Il n’y a nul hasard. Tout ce petit monde appartient aux mêmes réseaux.

 

3-   LA THÈSE ROQUES A ÉTÉ ANNULÉE POUR IRRÉGULARITÉ.

Lorsque le scandale de la " thèse Roques " éclate dans la presse, en 1986, Michel Cusin, le président de Lyon 2, déclare : " Je suis horrifié. Pierre Zind n’a pas la réputation de défendre les idées développées dans la thèse en question. " Gérard Boyer, directeur d’UER, affirme : " Pierre Zind n’a pas l’habitude de flirter avec de telles opinions. " Ces responsables sont bien mal informés. Quant à lui, Guy Avanzini, directeur du département des Sciences de l’éducation à Lyon 2, va jusqu’à soutenir : " Seul le jury est habilité à donner son avis sur une thèse, pas les journalistes " (Le Monde, 25-26 mai 1986). Une position plus tranchée encore que celle de Jacques Goudet.

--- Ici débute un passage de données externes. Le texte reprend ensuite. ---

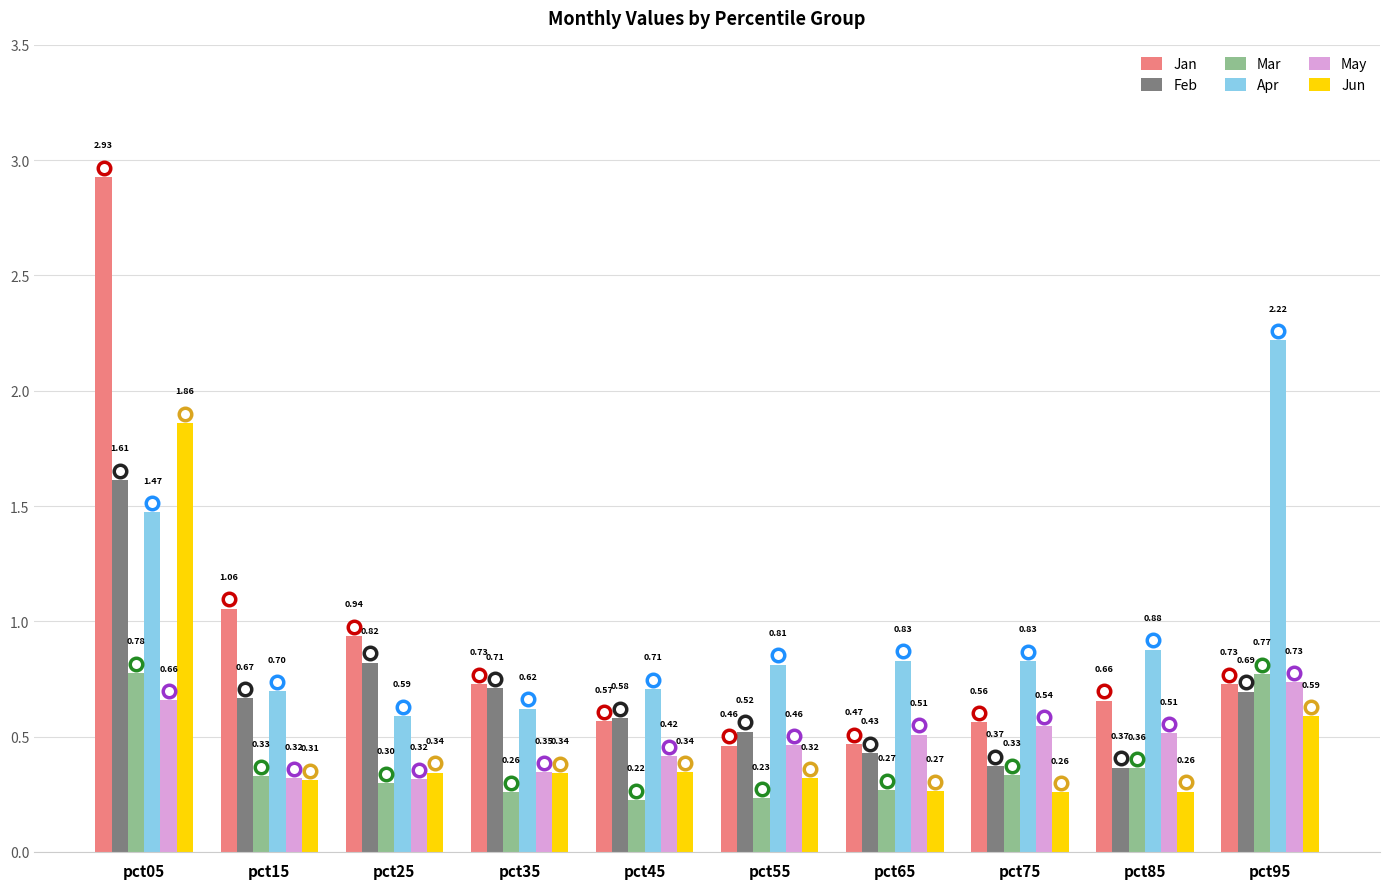

The Jun series shows 0.1 at pct55. True or false?

False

Le 2 juillet 1986, le ministre Alain Devaquet annule la thèse de Roques pour de graves irrégularités. Il annonce : Henri Roques n’a pas les diplômes exigés pour passer un doctorat d’université en Lettres et son inscription a trois mois de retard. Mais d’autres fraudes se font jour : le procès-verbal de soutenance de thèse est signé par un membre du jury absent, Thierry Buron (plainte est déposée pour " faux en écriture publique "), et les pages du registre des courriers de l’Institut des Lettres Modernes, permettant d’identifier les personnes présentes à la thèse, ont disparu.

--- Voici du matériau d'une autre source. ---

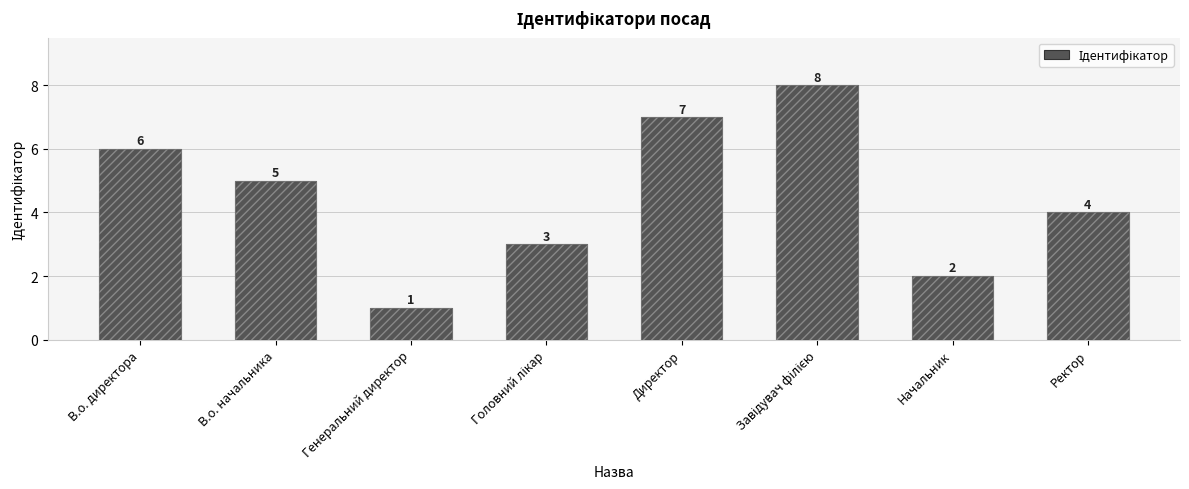

What is the difference between the values at Ректор and Генеральний директор?

3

Cela n’est pas sans rappeler l’inscription de Pinault-Pennaod à Lyon III et les conditions d’obtention des diplômes de Jean Plantin : double conclusion à la maîtrise, un signataire du diplôme de DEA absent et qui n’a pas lu le mémoire qui par ailleurs a été détruit.

En 1990, cinq ans après sa " thèse ", Henri Roques fonde la Revue d’Histoire Révisionniste. Elle est interdite à la vente, l’exposition et la publicité par décret du Journal Officiel le 4 juillet 1990. En 1997, Jean Plantin, six ans après avoir obtenu son DEA, fonde une nouvelle revue négationniste, Akribeia, avec le fichier de la défunte Revue d’Histoire Révisionniste (voir Affaire Plantin).

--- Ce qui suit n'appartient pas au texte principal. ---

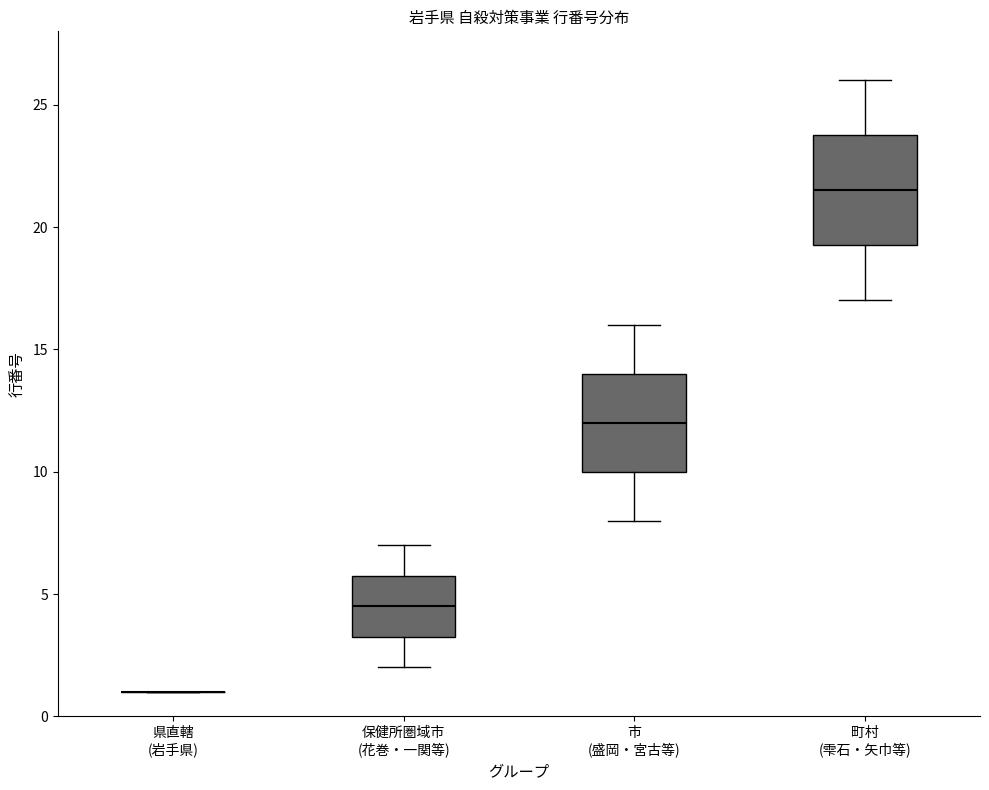

Which box is the tallest, from its lower edge to its upper edge?

町村 (雫石・矢巾等)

Peu connu pour ses opinions " gauchistes ", Charles Pasqua, ministre de l’Intérieur, tire la conclusion de la thèse Roques : " Les universitaires qui ont accepté cette thèse ne sont plus dignes d’enseigner. "

Les membres du jury n’ont pas été sanctionnés. À Lyon 2, l’affaire a été réglée à l’amiable : Pierre Zind a pris sa retraite. Jean-Paul Allard enseigne toujours à Lyon III.